使用Rcpp查找重复项 [英] Finding duplicates using Rcpp

查看:184
本文介绍了使用Rcpp查找重复项的处理方法,对大家解决问题具有一定的参考价值,需要的朋友们下面随着小编来一起学习吧!

问题描述

我试图找到一个更快的替换,以在R中找到重复的。代码的意图是将矩阵传递给具有该行矩阵的行号的Rcpp,然后循环遍历整个矩阵,寻找匹配行。所讨论的矩阵是一个具有1000行和250列的逻辑矩阵。

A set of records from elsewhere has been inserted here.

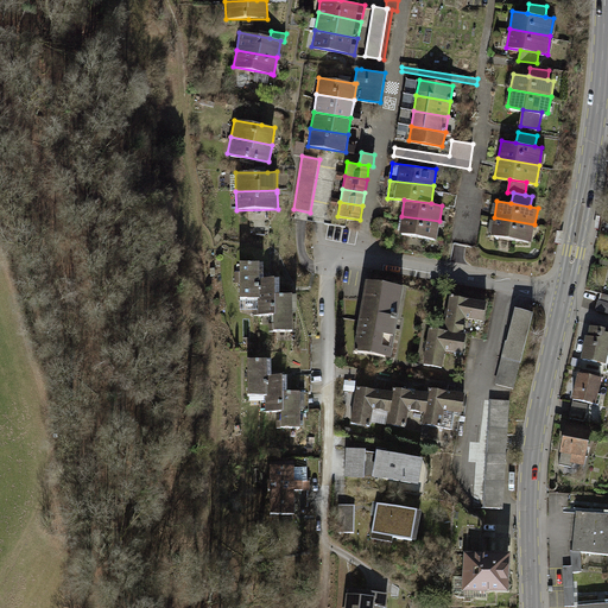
[(437,238),(439,221),(401,216),(399,233),(437,238)]
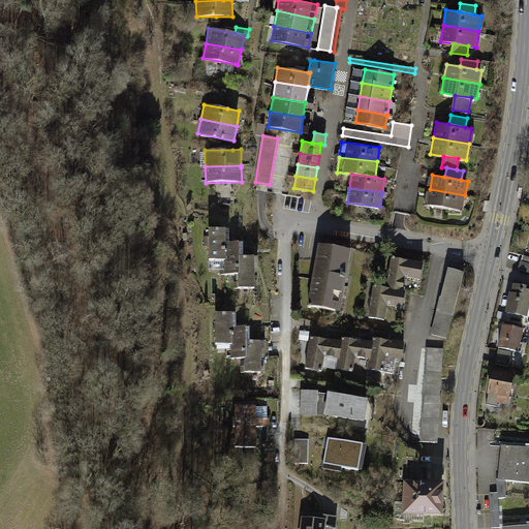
[(463,210),(465,195),(430,189),(427,204),(463,210)]
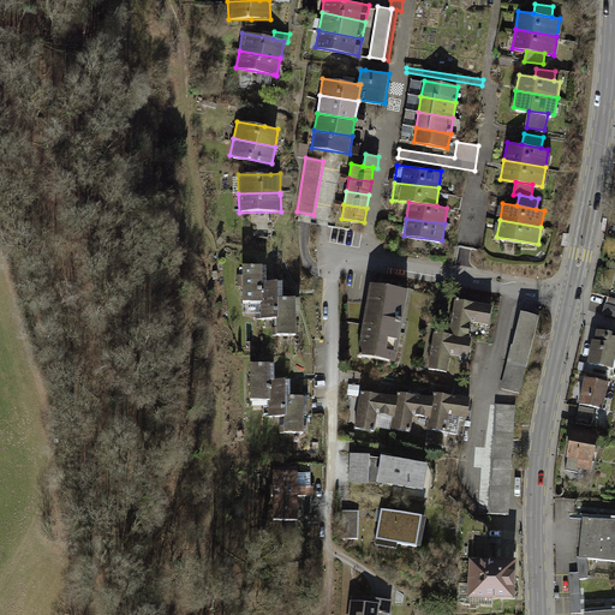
[(264,264),(240,264),(242,303),(261,303),(260,282),(264,281),(264,264)]
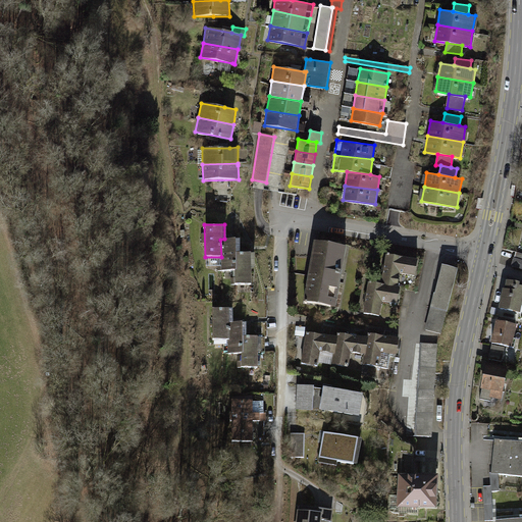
[(240,239),(224,239),(220,240),(221,257),(221,270),(235,270),(235,252),(240,252),(240,239)]
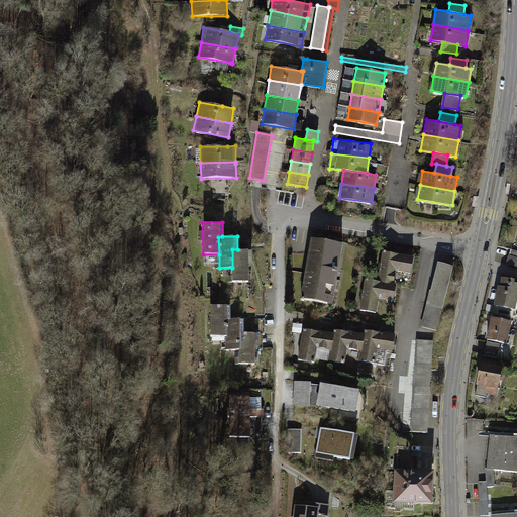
[(344,246),(311,240),(301,299),(335,305),(344,246)]
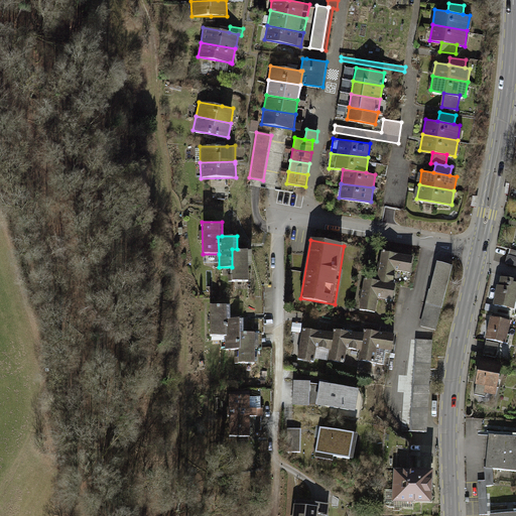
[(251,249),(237,249),(232,249),(232,267),(232,281),(248,280),(248,264),(252,264),(251,249)]
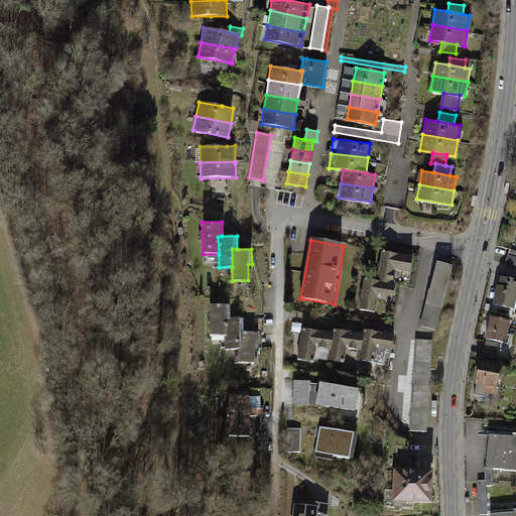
[(515,250),(510,249),(507,263),(515,264),(515,250)]
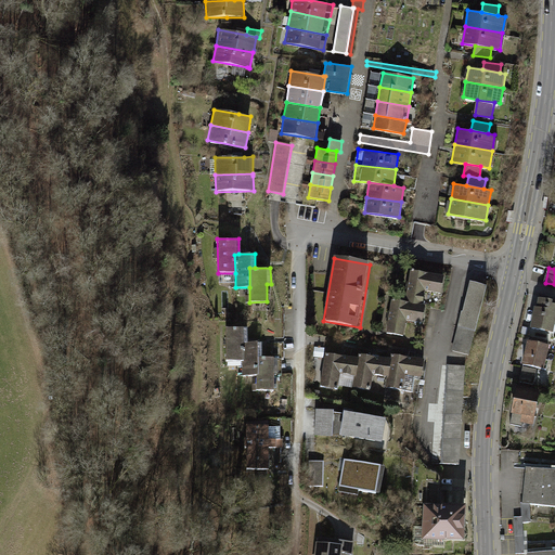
[(443,295),(448,275),(411,270),(405,304),(427,308),(429,293),(443,295)]
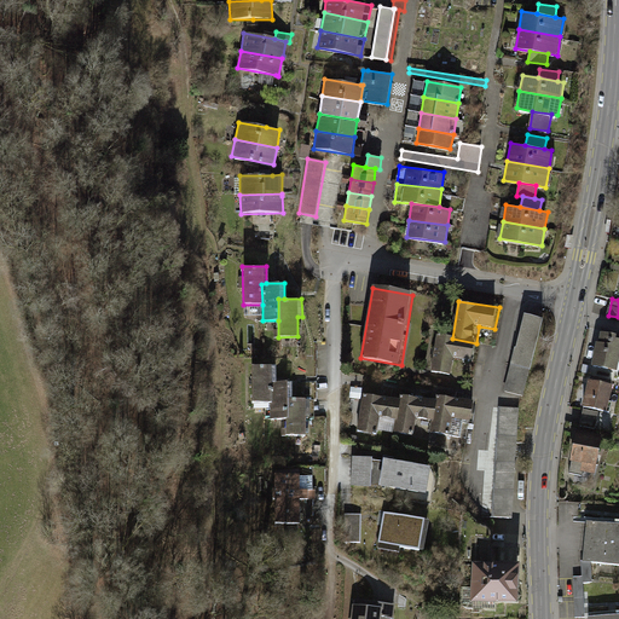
[(542,322),(524,317),(504,395),(522,400),(542,322)]
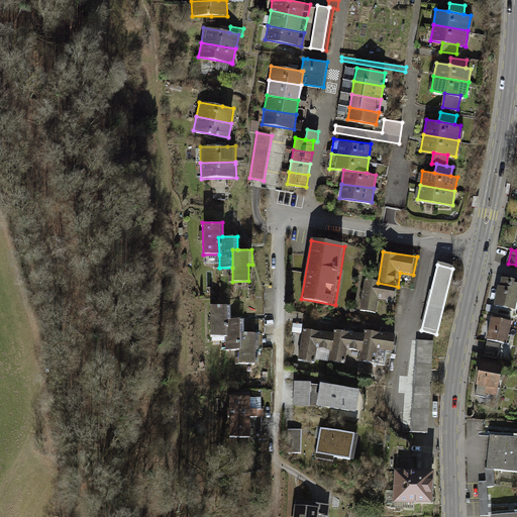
[(514,279),(500,276),(494,304),(515,308),(516,300),(516,284),(513,283),(514,279)]
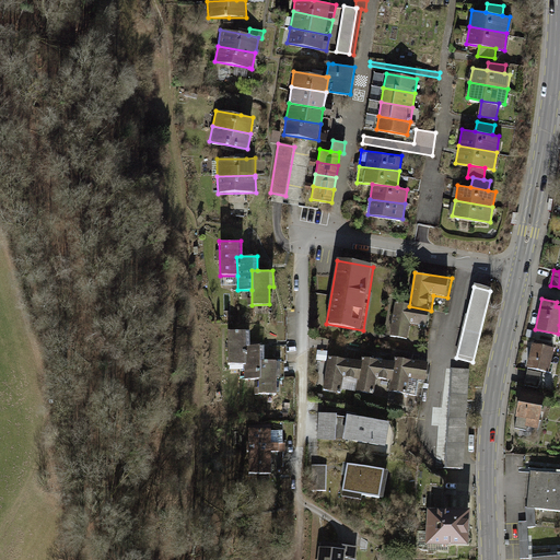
[(429,331),(432,311),(396,305),(391,340),(411,343),(413,328),(429,331)]
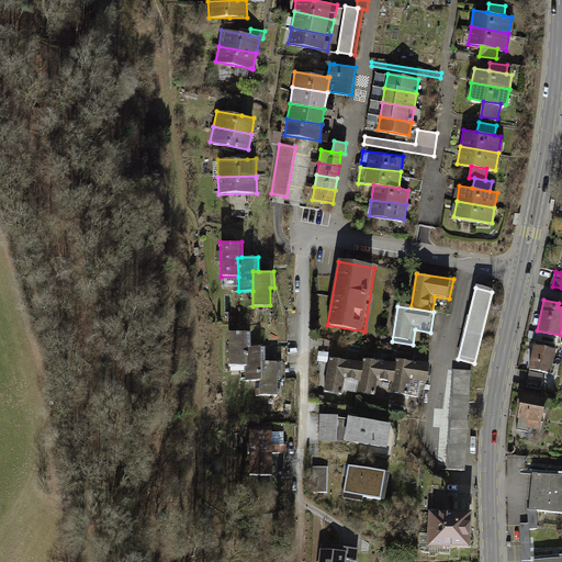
[(250,332),(228,332),(228,364),(245,364),(245,347),(250,347),(250,332)]
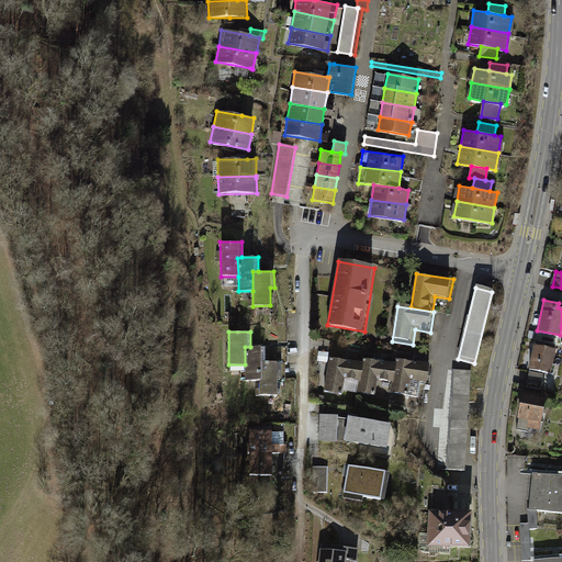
[(557,348),(534,343),(528,370),(550,374),(557,348)]
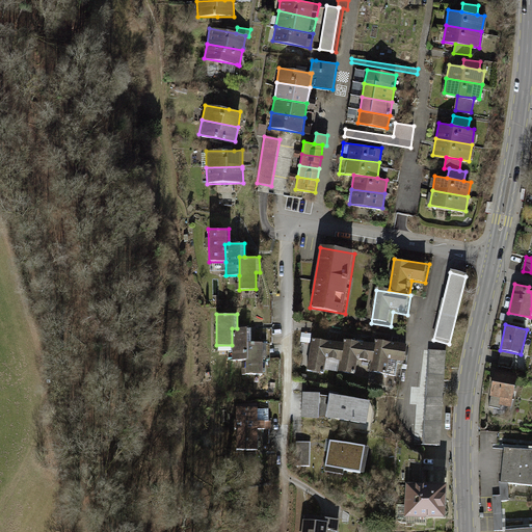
[(250,328),(237,328),(232,328),(232,345),(232,353),(229,353),(229,360),(245,360),(246,343),(250,343),(250,328)]
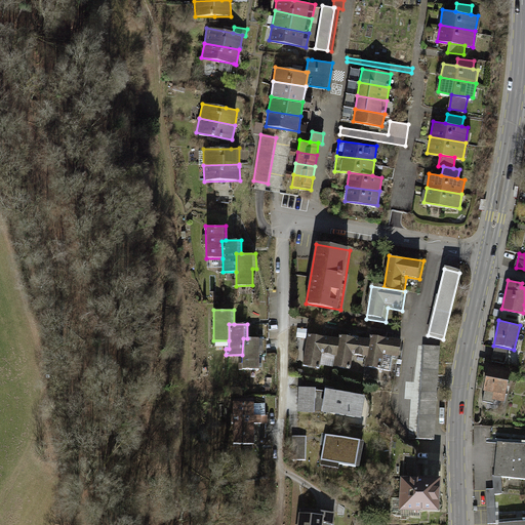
[(337,357),(340,338),(308,332),(303,365),(323,369),(325,355),(337,357)]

听起来很简单,但下面的代码没有检测到等效的向量行。我不知道这是否是equals()函数的问题,或者是如何定义矩阵或向量。

  #include< Rcpp.h> 
使用命名空间Rcpp;

// [[Rcpp :: plugins]]
#include< cstddef> // std:size_t
#include< iterator> // std:begin,std :: end
#include< vector> // std :: vector
#include< iostream>
#include< string>

// [[Rcpp :: export]]
bool dupCheckRcpp(int nVector,
LogicalMatrix bigMatrix){
// initialize
int i, j,nrow,ncol;
nrow = bigMatrix.nrow();
ncol = bigMatrix.ncol();
LogicalVector vec(ncol); //保持感兴趣的向量
LogicalVector vecMatrix(ncol); //通过bigMatrix循环的临时向量
nVector = nVector - 1;

//根据nVector行将bigMatrix数据复制到vec
for(j = 0; j< ncol; ++ j){
vec(j)= bigMatrix( nVector,J);
}

// check loop:对于(i = 0; i< nrow; ++ i)的allMatrix
中的每一行检查vecTeam {
/ (j = 0; j< ncol; ++ j){
vecMatrix(j)= bigMatrix(i,j))将bigMatrix数据复制到vecMatrix
;
}
//检查相等性
if(i!= nVector){//如果nVector行
//比较vecTeam到vecMatrix
if(std: :equal(vec.begin(),vec.end(),vecMatrix.begin())){
return true;
}
}
} // close check loop
return false;
}


解决方案

我不确定错误在于您的代码,但请注意,您真的不应该需要手动复制Rcpp类型之间的元素,如下所示:

 <$ c $ (j = 0; j< ncol; ++ j){
vec(j)= bigMatrix(nVector,j);根据nVector行
将bigMatrix数据复制到vec中
}

几乎总是会是一个合适的类和/或适当的赋值运算符等等,这使您更加简洁和更安全地完成这一点(即不太容易编程错误)。这是一个更简单的实现:

  #include< Rcpp.h> 
使用命名空间Rcpp;

// [[Rcpp :: export]]
bool is_duplicate_row(R_xlen_t r,LogicalMatrix x){
R_xlen_t i = 0,nr = x.nrow();
const LogicalMatrix :: Row& y = x.row(r); (; i
{
if(is_true(all(y == x.row(i)))){
return true; (i = r + 1; i< nr; i ++){
if(is_true(all(y == x.row(i))
}
} )){
return true;
}
}

return false;
}

根据我上面的建议,




  • const LogicalMatrix :: Row& y = x.row(r); 给我们一个常量引用矩阵

  • r
  • x.row(i)是指 i



这两个表达式避免通过元素方式复制循环,更可读的IMO。另外,虽然使用 std :: equal 或任何其他标准算法确实没有错,使用Rcpp糖表达式,如 is_true(all(y == x.row(i)))可以进一步简化您的代码。






  set.seed(123)
m < - matrix(rbinom(1000 * 250,1,0.25)> 0,1000)
m [600,]< ; - m [2,]

which(sapply(1:nrow(m) - 1,is_duplicate_row,m))
#[1] 2 600

c(其中(重复(m,fromLast = TRUE)),(重复(m)))
#[1] 2 600


I'm trying to find a speedier replacement for finding duplicates in R. The intent of the code is to pass the matrix to Rcpp with a row number from that matrix, then loop through the entire matrix looking for a match for that row. The matrix in question is a Logical matrix with 1000 rows and 250 cols.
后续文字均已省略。